‘Smart testing’ will help fight superbugs and save lives
University of Bradford is developing smart polymers to detect bacteria
Smart testing kits currently being developed could help doctors and farmers better treat infections and ultimately save lives and money.
It could also help reduce the massive amounts of antibiotics which are used routinely in animal farming in some parts of the world.
The DOSA (Diagnostics for One Health and User Driven Solutions for AMR) project aims to offer more accurate testing and treatment of both people and animals, using something called the ‘One Health’ approach, which aims to take a more holistic view of the food chain, agriculture and the blanket use of antibiotics.
It is hoped the £3m project could help preserve the effectiveness of antibiotics in both humans and animals, while at the same time cutting costs.
Speaking at the start of World Antimicrobial Awareness Week (WAAW), which runs from November 18-24, Stephen Rimmer, Professor of Chemistry in the Faculty of Life Sciences at the University of Bradford, said: “The One Health ethos is to move away from the mass use of antibiotics. The problem has been highlighted in humans but antibiotics are used on a massive scale in the food industry, particularly abroad. The problem with using antibiotics on this scale is that while you kill off most of the bacteria, there will always be some which are resistant. It is these resistant bacteria that then multiply.
“This is a battle which has been going on in nature for millions of years. Bacteria evolve very quickly in an attempt to better fill their particular niche. It’s also the reason why we have infections like Covid-19, which is so successful because it has developed the ability to spread asymptomatically.”

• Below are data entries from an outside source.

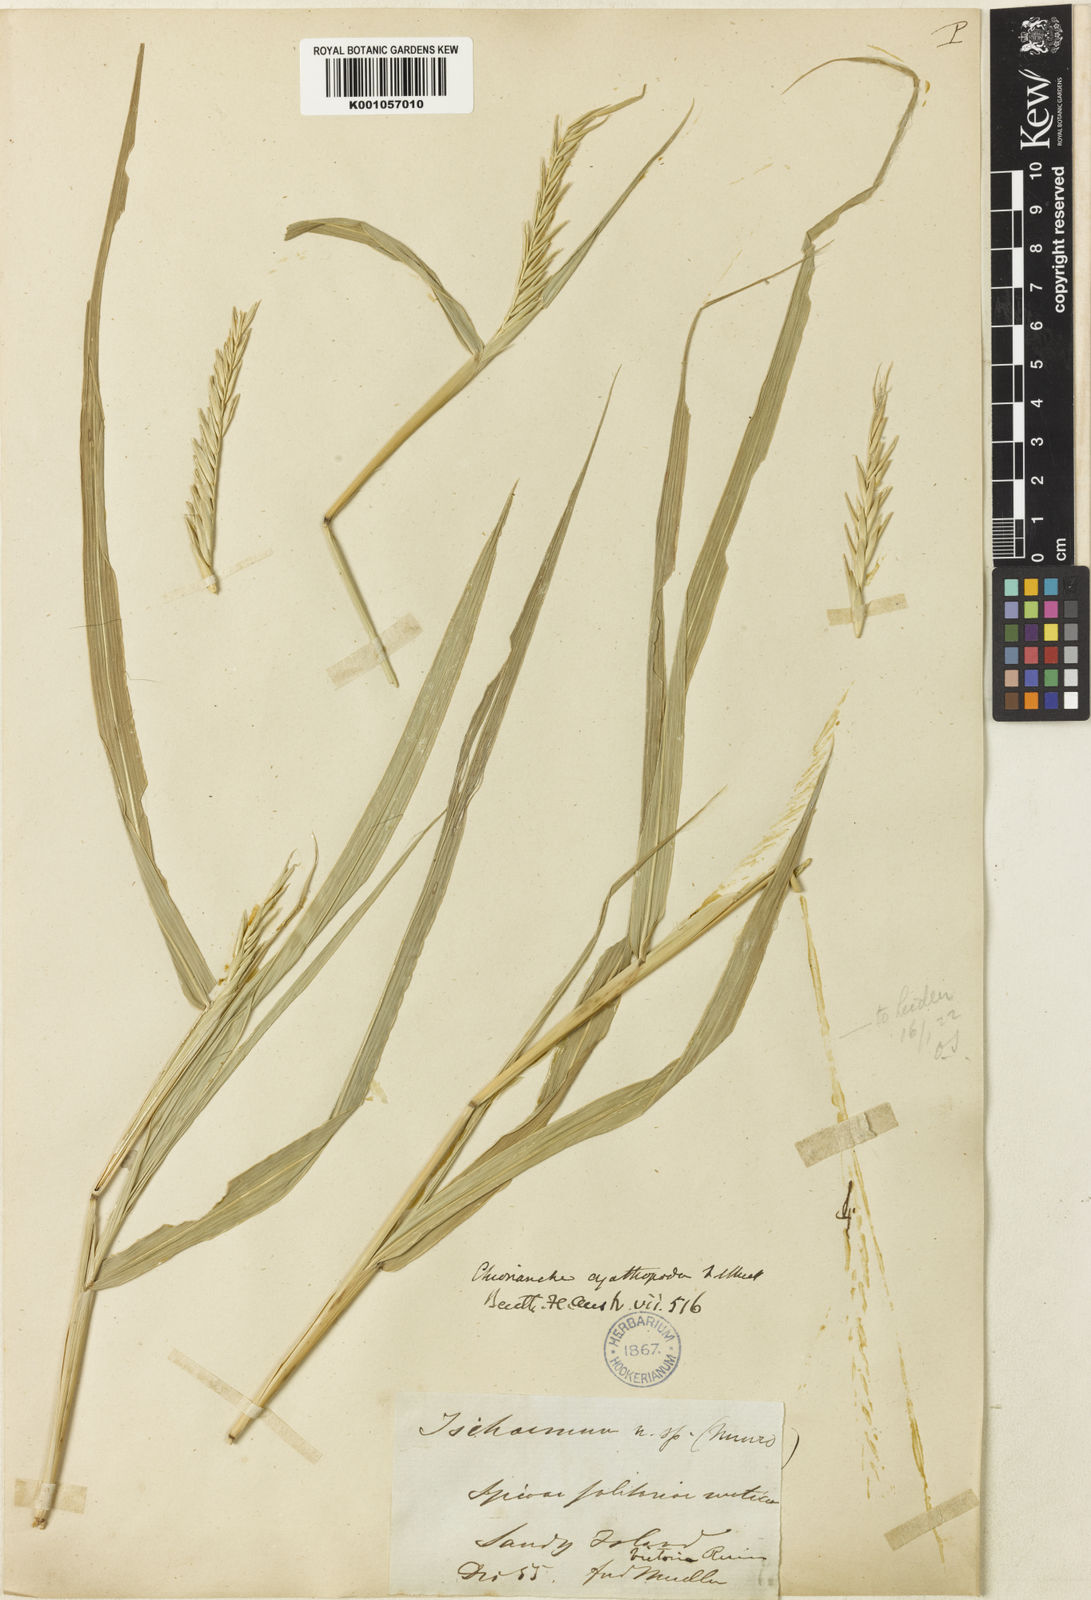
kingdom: Plantae
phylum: Tracheophyta
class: Liliopsida
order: Poales
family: Poaceae
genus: Polytoca
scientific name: Polytoca cyathopoda
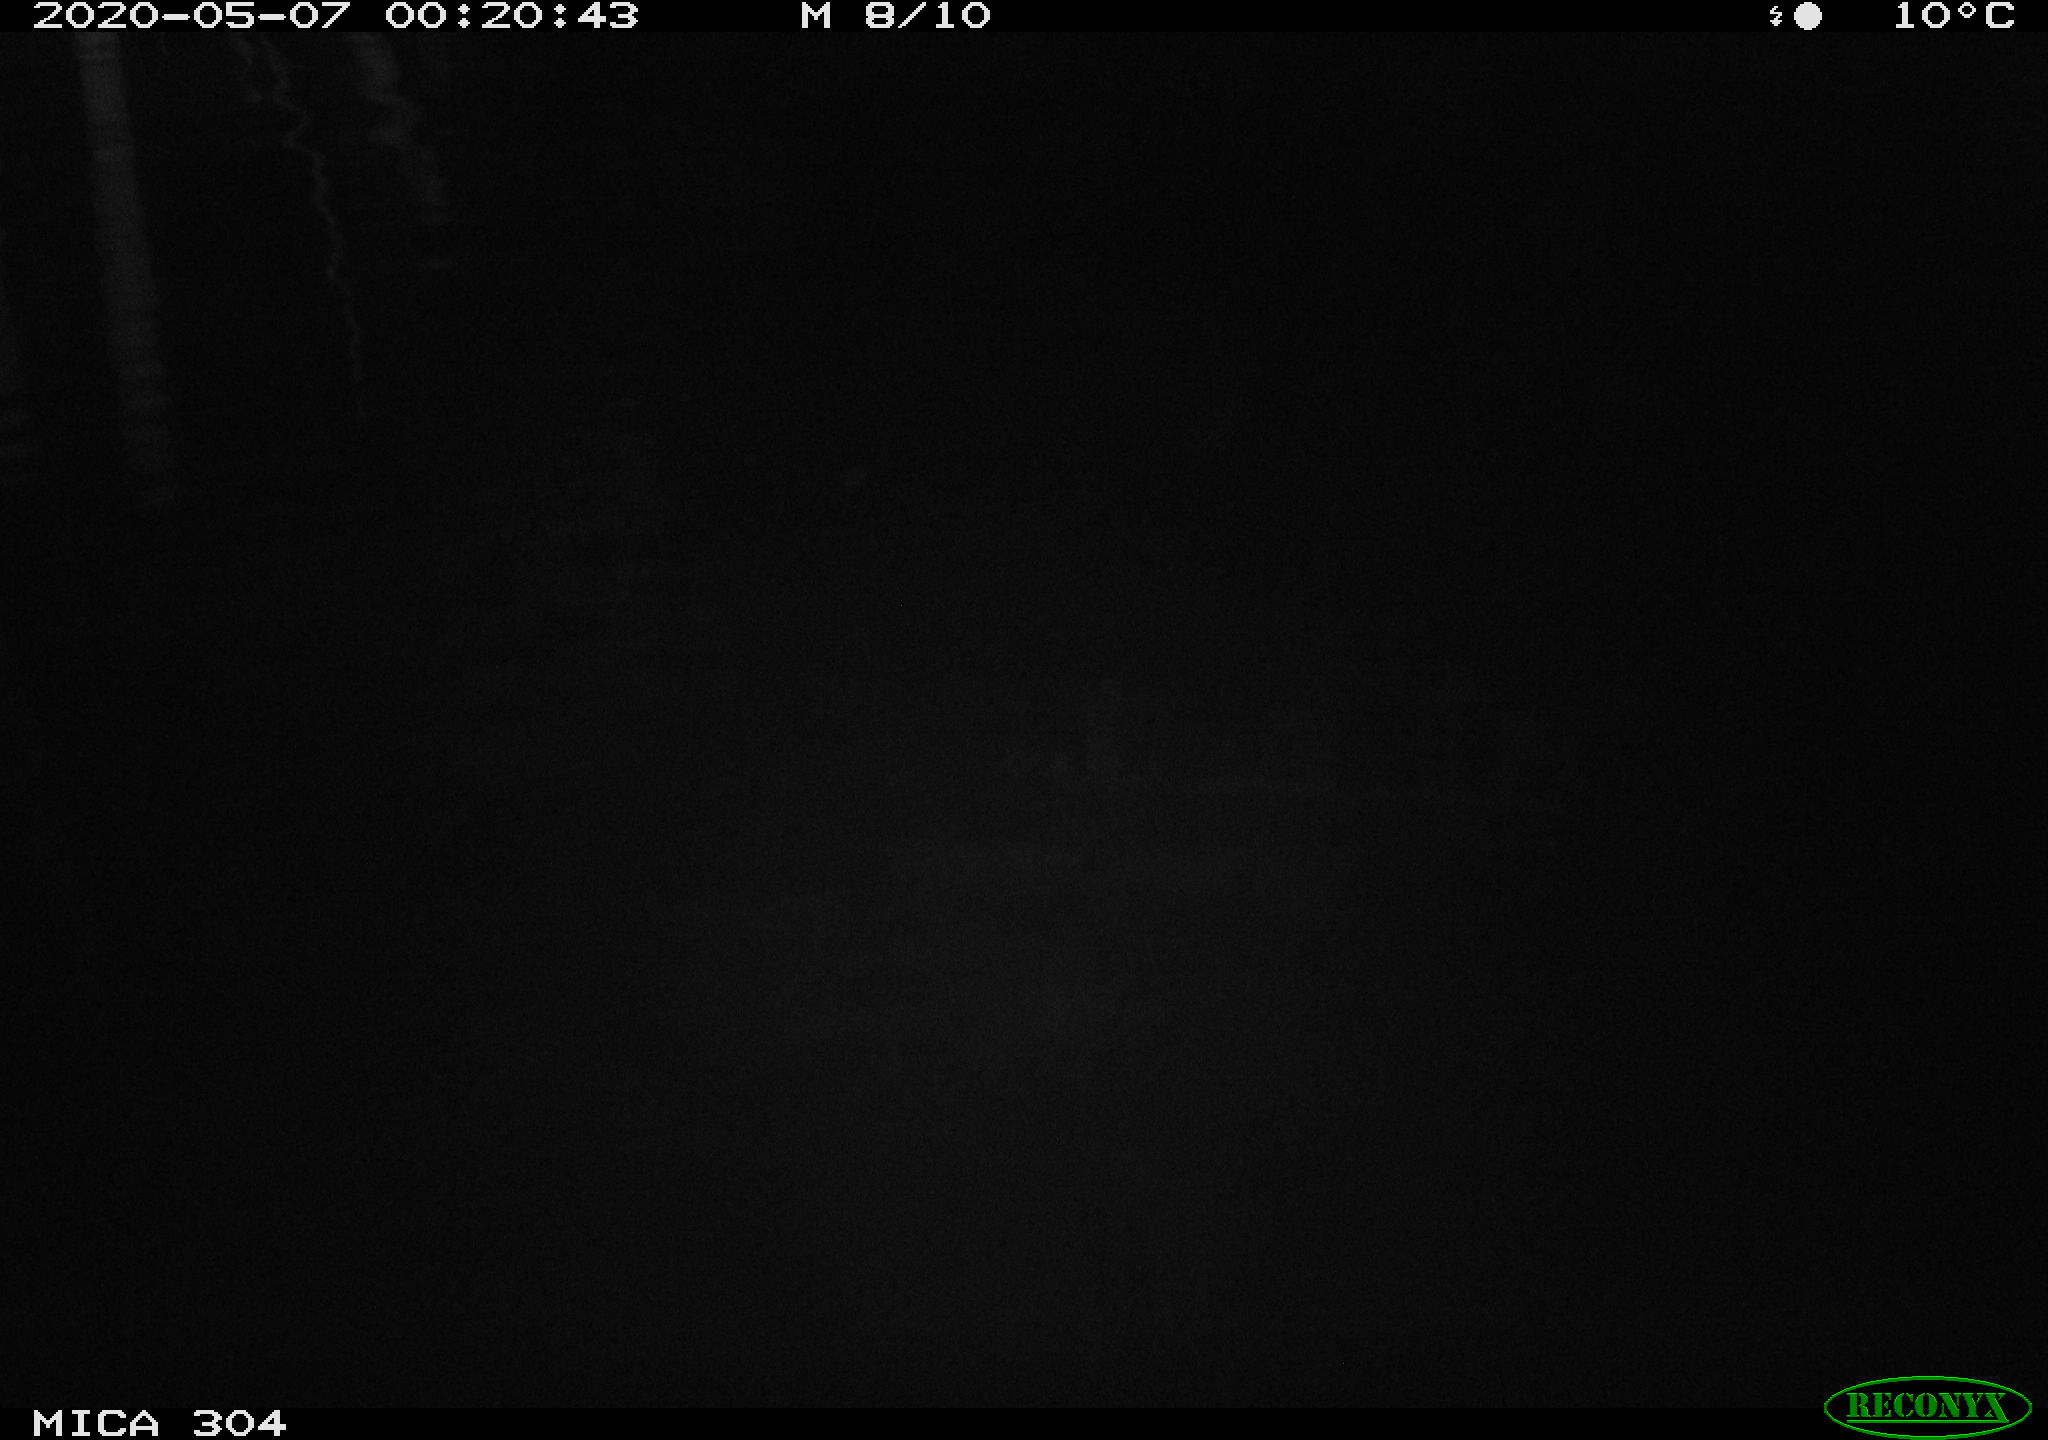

He added: “We want to develop cheap, easy to use diagnostic tools for doctors and farmers, so they can determine when people or animals are ill and from what and then treat them in a very targeted way. The worry is that if we continue to use antibiotics on a massive scale, in years to come we won’t have any that work.”
DOSA, now into its second year, will initially focus on three areas: urinary tract infections in humans, mastitis (infection of cows' udders) in cattle and antibiotics residue detection in water from the environment, such as rivers or lakes.
Part of the DOSA mission brief states: “Currently, due to lack of appropriate diagnostic technologies, doctors are prescribing broad spectrum antibiotics empirically (i.e. in a trial and error fashion) and farmers are using huge quantities of antibiotics.”
Systems developed in the Polymer and Biomaterials Chemistry Laboratories at Bradford use water soluble large molecules (polymers) to attach to the bacteria or fungi. After attachment the polymers release water and this changes the shape of the polymer as well as reducing the water content. These changes can be detected using many different techniques but the aim is to produce colour changes by including dyes. The dyes respond to the loss of water. Importantly, it is possible to measure the amount of bacteria present.
The DOSA project is being led by Edinburgh University and Indian Institute of Technology Delhi, in partnership with University of Bradford and others. It is jointly funded by UK Research & Innovation, Economic Social Science Research Council, the Newton Fund and the Indian Government.